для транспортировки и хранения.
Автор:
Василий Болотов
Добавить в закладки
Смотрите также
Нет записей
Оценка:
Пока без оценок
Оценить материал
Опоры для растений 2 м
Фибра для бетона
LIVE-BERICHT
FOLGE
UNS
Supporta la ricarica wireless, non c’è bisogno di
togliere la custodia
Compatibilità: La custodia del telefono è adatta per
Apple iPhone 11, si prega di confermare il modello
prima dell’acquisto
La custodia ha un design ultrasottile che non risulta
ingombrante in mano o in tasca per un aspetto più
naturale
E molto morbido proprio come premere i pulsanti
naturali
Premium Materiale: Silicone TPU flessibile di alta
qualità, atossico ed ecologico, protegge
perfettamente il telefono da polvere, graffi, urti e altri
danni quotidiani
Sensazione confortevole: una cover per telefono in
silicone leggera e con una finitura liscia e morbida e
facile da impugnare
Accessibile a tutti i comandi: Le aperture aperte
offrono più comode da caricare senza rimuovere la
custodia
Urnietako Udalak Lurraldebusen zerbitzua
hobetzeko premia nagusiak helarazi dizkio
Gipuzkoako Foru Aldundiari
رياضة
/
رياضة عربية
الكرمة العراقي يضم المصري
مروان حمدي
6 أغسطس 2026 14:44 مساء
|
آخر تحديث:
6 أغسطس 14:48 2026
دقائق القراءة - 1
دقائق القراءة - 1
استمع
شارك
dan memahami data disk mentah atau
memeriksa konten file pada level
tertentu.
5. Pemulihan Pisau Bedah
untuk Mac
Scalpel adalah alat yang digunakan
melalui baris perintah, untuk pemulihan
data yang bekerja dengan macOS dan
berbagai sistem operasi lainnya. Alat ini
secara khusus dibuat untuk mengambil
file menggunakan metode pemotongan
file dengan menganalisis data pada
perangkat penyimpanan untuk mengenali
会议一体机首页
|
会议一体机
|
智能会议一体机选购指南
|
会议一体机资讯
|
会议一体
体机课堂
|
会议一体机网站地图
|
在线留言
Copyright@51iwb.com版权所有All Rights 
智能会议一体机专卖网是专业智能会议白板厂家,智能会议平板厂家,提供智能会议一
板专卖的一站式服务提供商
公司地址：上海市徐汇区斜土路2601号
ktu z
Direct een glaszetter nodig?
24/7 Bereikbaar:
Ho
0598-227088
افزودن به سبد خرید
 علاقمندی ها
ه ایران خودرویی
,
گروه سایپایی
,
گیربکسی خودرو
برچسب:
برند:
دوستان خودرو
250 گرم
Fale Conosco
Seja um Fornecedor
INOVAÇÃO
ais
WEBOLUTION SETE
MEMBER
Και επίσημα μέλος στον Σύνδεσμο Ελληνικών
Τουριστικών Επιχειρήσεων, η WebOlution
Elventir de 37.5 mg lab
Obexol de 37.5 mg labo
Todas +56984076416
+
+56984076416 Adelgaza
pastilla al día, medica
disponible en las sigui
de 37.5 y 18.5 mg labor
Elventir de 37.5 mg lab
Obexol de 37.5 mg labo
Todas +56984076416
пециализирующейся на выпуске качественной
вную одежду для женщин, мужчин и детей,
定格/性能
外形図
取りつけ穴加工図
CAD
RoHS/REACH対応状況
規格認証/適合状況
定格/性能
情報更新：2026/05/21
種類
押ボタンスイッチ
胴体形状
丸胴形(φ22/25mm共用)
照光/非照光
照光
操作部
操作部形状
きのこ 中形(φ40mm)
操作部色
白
==
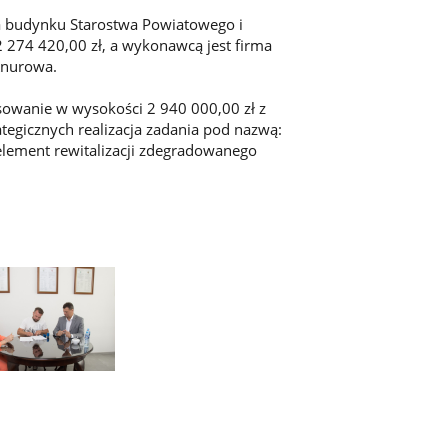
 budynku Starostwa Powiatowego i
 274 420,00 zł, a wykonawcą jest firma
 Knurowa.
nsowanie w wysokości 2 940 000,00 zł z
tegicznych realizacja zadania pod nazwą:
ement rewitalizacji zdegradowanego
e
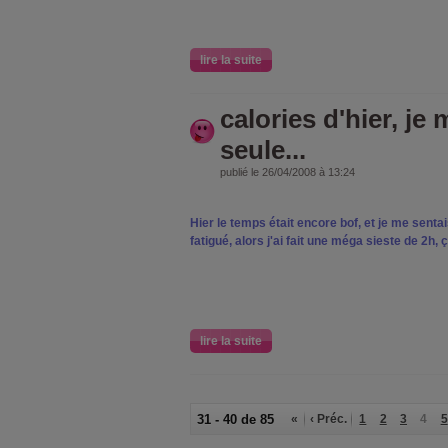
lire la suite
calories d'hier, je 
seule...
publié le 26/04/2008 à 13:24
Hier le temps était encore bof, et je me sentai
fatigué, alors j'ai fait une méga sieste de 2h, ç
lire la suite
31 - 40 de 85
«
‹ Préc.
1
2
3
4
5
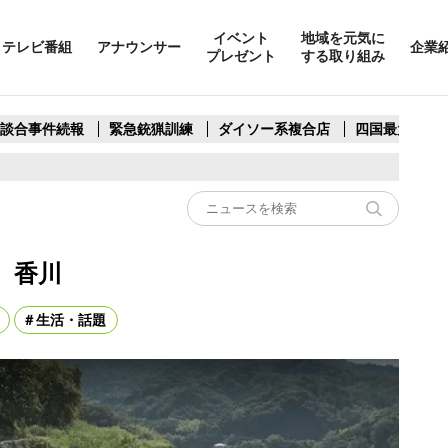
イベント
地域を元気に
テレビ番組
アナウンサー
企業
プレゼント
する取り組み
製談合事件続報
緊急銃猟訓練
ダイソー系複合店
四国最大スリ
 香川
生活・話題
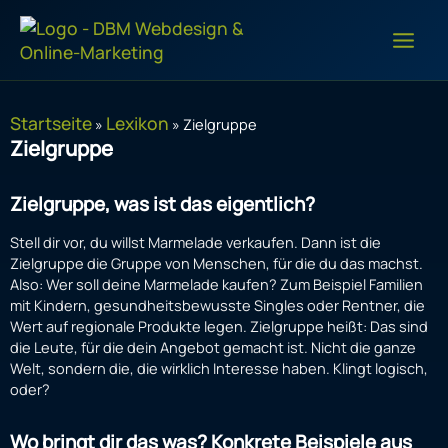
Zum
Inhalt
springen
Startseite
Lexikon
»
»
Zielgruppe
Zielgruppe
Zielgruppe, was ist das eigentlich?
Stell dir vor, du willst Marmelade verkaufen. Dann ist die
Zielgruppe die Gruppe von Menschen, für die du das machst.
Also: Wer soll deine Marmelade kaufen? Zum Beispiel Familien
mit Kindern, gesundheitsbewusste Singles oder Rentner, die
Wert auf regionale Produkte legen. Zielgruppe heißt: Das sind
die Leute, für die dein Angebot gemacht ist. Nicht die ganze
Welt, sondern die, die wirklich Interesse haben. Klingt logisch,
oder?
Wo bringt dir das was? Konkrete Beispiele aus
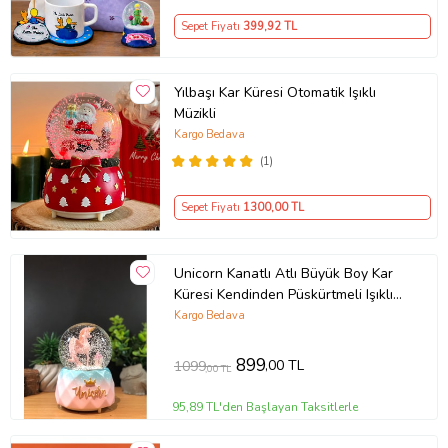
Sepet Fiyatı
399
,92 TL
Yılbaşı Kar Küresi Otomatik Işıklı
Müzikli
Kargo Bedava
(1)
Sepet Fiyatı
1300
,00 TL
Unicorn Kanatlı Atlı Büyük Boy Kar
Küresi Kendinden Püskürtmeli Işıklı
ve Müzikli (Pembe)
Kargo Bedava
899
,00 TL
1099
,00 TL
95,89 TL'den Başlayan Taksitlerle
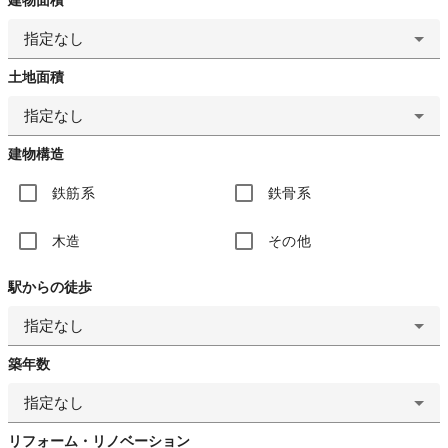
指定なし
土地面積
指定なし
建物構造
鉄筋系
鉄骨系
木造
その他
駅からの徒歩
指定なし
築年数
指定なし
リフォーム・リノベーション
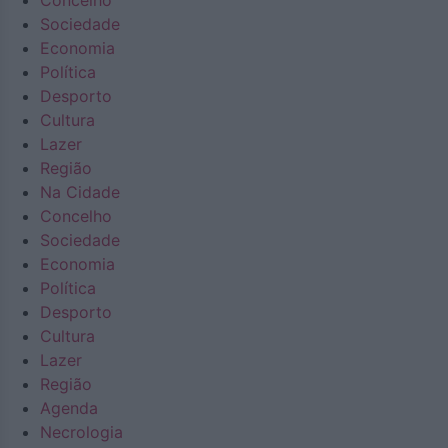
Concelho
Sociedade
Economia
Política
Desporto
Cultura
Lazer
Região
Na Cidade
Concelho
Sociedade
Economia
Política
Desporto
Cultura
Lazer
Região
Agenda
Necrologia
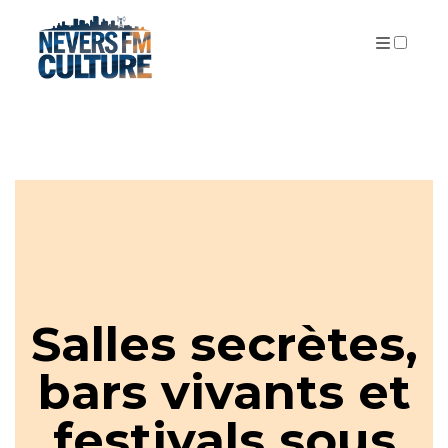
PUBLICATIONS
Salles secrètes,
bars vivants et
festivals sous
...
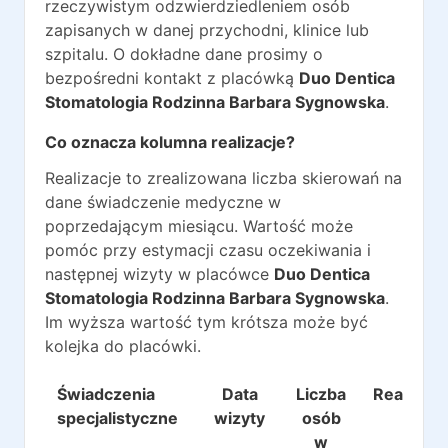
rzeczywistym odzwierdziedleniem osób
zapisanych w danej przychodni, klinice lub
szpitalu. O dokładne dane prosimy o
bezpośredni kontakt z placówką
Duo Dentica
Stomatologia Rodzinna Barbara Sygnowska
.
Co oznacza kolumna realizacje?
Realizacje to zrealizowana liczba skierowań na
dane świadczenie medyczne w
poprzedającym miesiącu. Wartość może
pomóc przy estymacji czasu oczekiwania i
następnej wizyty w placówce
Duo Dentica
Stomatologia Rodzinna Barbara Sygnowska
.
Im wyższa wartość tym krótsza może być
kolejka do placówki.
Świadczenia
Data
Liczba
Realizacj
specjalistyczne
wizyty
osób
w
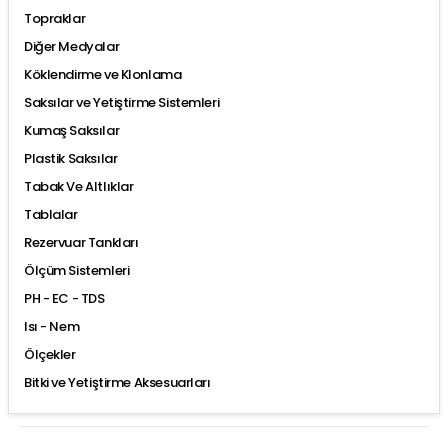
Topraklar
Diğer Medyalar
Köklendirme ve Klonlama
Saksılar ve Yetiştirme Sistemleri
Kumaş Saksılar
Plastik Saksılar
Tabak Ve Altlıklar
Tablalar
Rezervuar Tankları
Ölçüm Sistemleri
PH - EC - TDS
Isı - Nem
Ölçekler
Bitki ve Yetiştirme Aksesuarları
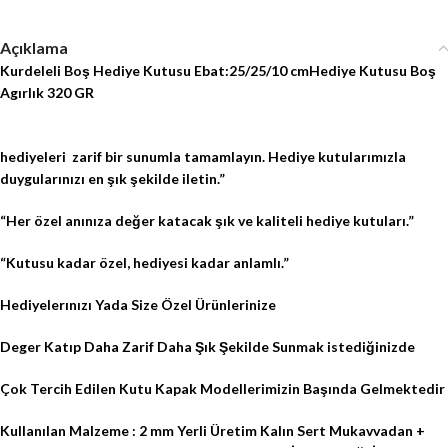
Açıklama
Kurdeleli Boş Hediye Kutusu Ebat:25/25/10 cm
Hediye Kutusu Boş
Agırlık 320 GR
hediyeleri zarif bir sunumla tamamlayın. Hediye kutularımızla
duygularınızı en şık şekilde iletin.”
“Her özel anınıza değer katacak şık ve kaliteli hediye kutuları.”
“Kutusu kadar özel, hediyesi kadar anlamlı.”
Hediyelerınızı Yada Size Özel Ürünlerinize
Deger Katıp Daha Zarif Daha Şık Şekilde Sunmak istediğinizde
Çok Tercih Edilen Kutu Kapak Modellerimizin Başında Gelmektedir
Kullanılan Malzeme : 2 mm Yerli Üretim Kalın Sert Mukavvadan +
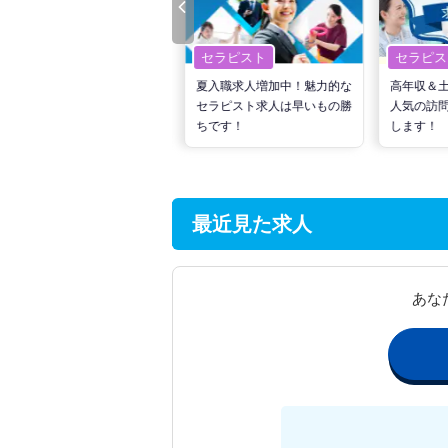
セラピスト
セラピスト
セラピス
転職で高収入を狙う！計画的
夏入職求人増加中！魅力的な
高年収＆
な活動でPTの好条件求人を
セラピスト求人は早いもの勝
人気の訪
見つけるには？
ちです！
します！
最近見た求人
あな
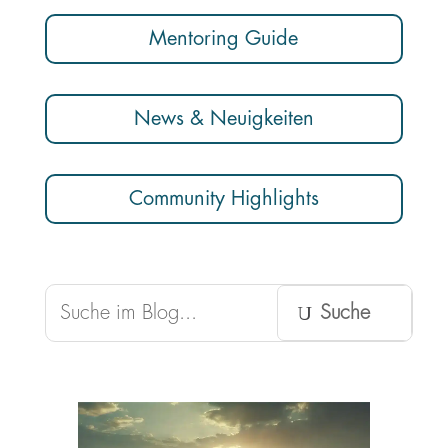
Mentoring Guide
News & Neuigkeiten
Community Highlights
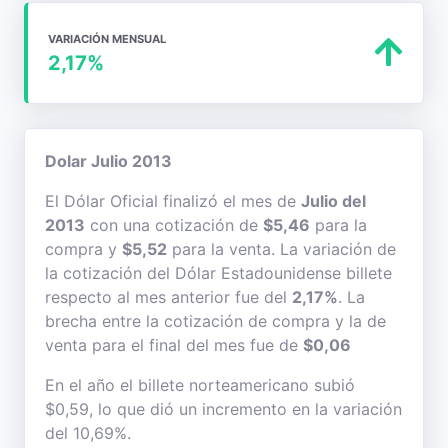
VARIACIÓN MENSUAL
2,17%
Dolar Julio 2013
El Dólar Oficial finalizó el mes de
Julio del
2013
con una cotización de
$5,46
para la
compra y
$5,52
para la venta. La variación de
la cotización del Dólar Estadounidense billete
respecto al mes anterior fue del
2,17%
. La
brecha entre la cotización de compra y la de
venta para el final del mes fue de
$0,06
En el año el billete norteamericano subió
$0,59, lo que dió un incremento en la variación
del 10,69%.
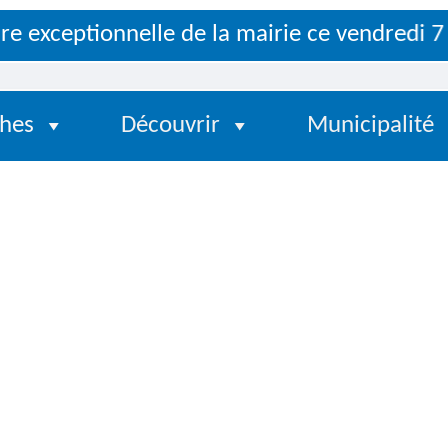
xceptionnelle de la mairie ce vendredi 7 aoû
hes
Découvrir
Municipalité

Exercise instructions:
Please return the lines of the records from the line with "Mentoring Guide" to the line with "Municipalité", including both, reproduced word for word. Leave the pictures out of your answer.

Answer to this exercise:
Mentoring Guide
News & Neuigkeiten
Community Highlights
VARIACIÓN MENSUAL
2,17%
Dolar Julio 2013
El Dólar Oficial finalizó el mes de
Julio del
2013
con una cotización de
$5,46
para la
compra y
$5,52
para la venta. La variación de
la cotización del Dólar Estadounidense billete
respecto al mes anterior fue del
2,17%
. La
brecha entre la cotización de compra y la de
venta para el final del mes fue de
$0,06
En el año el billete norteamericano subió
$0,59, lo que dió un incremento en la variación
del 10,69%.
xceptionnelle de la mairie ce vendredi 7 aoû
hes
Découvrir
Municipalité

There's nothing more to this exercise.